吴某和杨某某的证词显示,2012年2月22日,曾某某、卢某某、吴某、杨某某在某看守所进行换押时,曾在分仓环节相遇。曾某某提及,卢某某曾向他透露,是被姓蔡的检察官诱导,做出了不实的陈述。尽管吴某和杨某某并未证实两人之间有直接的对话,但根据曾某某的说法,他与卢某某交谈时使用的是广东话,而吴某和杨某某并非本地人,他们可能没有听清或者记忆不够深刻。所以不能排除卢某某所说的被引诱做假证的情况。
关于控方提交的录音录像资料,辩护人在庭前向法庭提供了相关线索。据线索显示,非法取证行为主要集中在2011年8月9日至30日这段时间。然而,公诉机关仅向法庭提交了8月29日、30日、31日以及9月1日、9月27日、12月14日的录音录像资料。这些资料并未涵盖上诉人提到的所有涉嫌非法取证的时间段。因此,这些录音录像不具备排除性,无法排除录音录像时间之外,特别是曾某某提供线索的期间,存在非法取证的疑点。
除却对录音录像本身存在的不足不予考虑,考虑到曾某某所述的非法取证活动主要集中在2011年8月30日之前广州哪里有正规私人调查公司,后续的陈述均是对前述陈述的复述。特别是2011年12月14日的供述,是在侦查机关事先打印完毕后,按照要求让他陈述并签字的。因此,辩护人重点分析了2011年8月29日至30日以及12月14日的录音录像内容。

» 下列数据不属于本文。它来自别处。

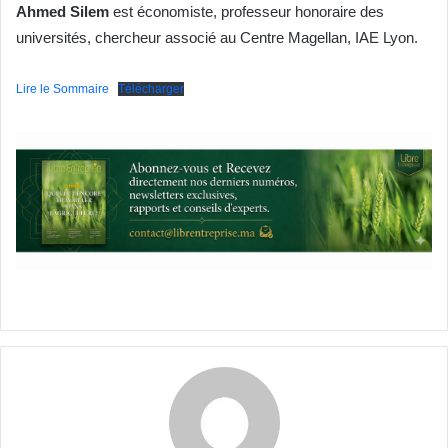
Ahmed Silem
est économiste, professeur honoraire des
universités, chercheur associé au Centre Magellan, IAE Lyon.
Lire le Sommaire
Télécharger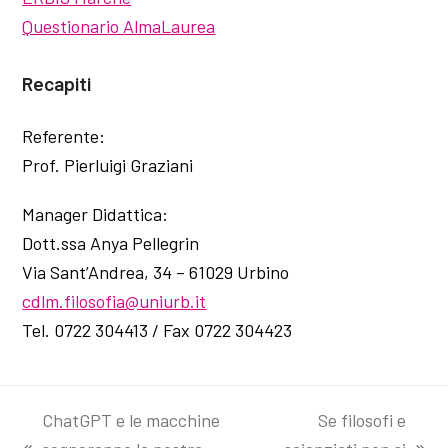
Questionario AlmaLaurea
Recapiti
Referente:
Prof. Pierluigi Graziani
Manager Didattica:
Dott.ssa Anya Pellegrin
Via Sant’Andrea, 34 – 61029 Urbino
cdlm.filosofia@uniurb.it
Tel. 0722 304413 / Fax 0722 304423
ChatGPT e le macchine
Se filosofi e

首先,涉及的是2011年8月29日23点58分至次日8点35分期间所采集的录音和录像资料。在8月25日的讯问中,曾某某先是承认收受了八万元贿赂,随后又改称是九十万,最终却拒绝承认。与此同时,卢某某供述了行贿三十万元人民币及一万美元。在此背景下,录音录像清晰地展现了以下过程:起初,曾某某与侦查人员就供述问题展开了激烈的争论;接着,侦查人员试图通过内部处理手段诱导曾某某更改之前的供述;最后,在曾某某相信按照要求交代就能找到出路的情况下,他积极配合侦查人员制作了假证。根据该录音录像可以证明如下事实:
曾某某在侦查初期与侦查人员展开了激烈的争执,这表明他供述的目的是为了“寻求一条出路”以及“避免牵连家人”。他坚称自己并不认识卢某某,未曾收取过他的任何钱财。除了与罗某某共进晚餐的情节是他虚构的之外,其余部分均是在办案人员的引导下完成的。特别是对于90万供述的经过、目睹其妻子哭泣、提供出路、在领导换届前由本地纪委处理等细节,与曾某某提出的排除非法证据的线索极为一致,充分表明侦查人员通过诱导、欺诈、精神折磨等非法手段收集证据。
在叙述受贿细节的过程中,侦查人员明显有诱导、指示嫌疑人回答,甚至直接以嫌疑人的名义进行作证的行为。例如:
在提及首次收取款项的具体时间时,曾某某提到大约是2004年的三、四月,这时侦查人员提醒道:“那时你还不是负责人。你不妨回想一下,时间上应该往后调整,尽量使你的时间与实际情况不要有太大出入。”曾某某多次询问是否相差一年,是否是2005年的年底?最终,侦查人员直接给出建议:“那就定在2006年初吧,稍微增加一些,跨度大一些会更合适。”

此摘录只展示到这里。